A sound that is sadly all too familiar for United fans. For the past five seasons before the start of this one, the run has been patchy at the very best. The hope and optimism that all fans have (hey, this just might be our year!) have been extinguished by the end of October. Instead of aiming at a shot at the title, the team was left clinging on to the coat-tails of those in the European places. It used to be said that under Alex Ferguson, that whoever finished ahead of us were likely to win the title. Now it became that they were able to qualify for the champions league. Not good enough. The beginning of the ‘chosen one’ earned a mere 7 points from the opening six game. Two defeats and two draws in that same period under Van Gaal saw them drop ten points in the same time.
But surely the season is a long one and it is all about finishing well rather than finishing well? And wasn’t there poor starts to campaigns that ultimately proved successful under Sir Alex? Yes to both. Top teams will have periods of difficulty in every season. Getting through patches when you are not at your best has always been the sign of champions. Grinding out scores and results is perhaps a greater boost than a resounding battering of relegation fodder. It is that statement of intent for the year that an opening day win provides however. Of the potential title contenders, ourselves, City and Leicester would be expected to win. Arsenal and Liverpool face each other whilst Chelsea face a tricky West Ham side.
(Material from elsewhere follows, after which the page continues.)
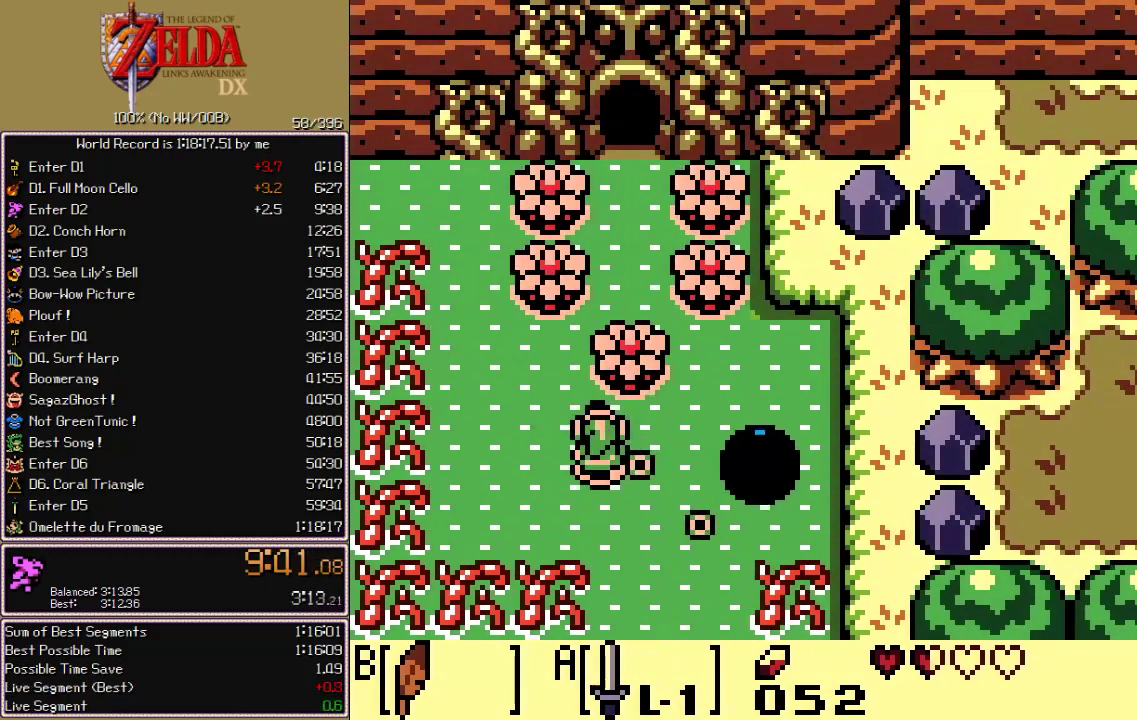
{"buttons": [], "events": []}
Can Eddie’s men surprise the reds again?
Not that we can expect to have it easy at Dean Court. The 2-1 defeat there last December was just one of a series of dropped points before Christmas. A tight pitch, spirited opposition and a promising young manager all combined to make a decent premiership side. It was perhaps a surprise to lose Matt Ritchie and Tommy Elphick to teams that were relegated but they did good business in picking up Brad Smith and Jordan Ibe from Liverpool. A fit Calum Wilson will allow for greater options up front to complement former red Josh King and midseason recruit Benik Afobe. An experienced centre-half is perhaps needed to shore up a defence that were opened up at times last year.
The attention is on Jose and co. after the spending spree during the pre-season and time for talking has ended. Start well and they could be setting themselves up for a real shot at the main trophy in May. A repeat performance and they could see their opposition disappearing into the distance.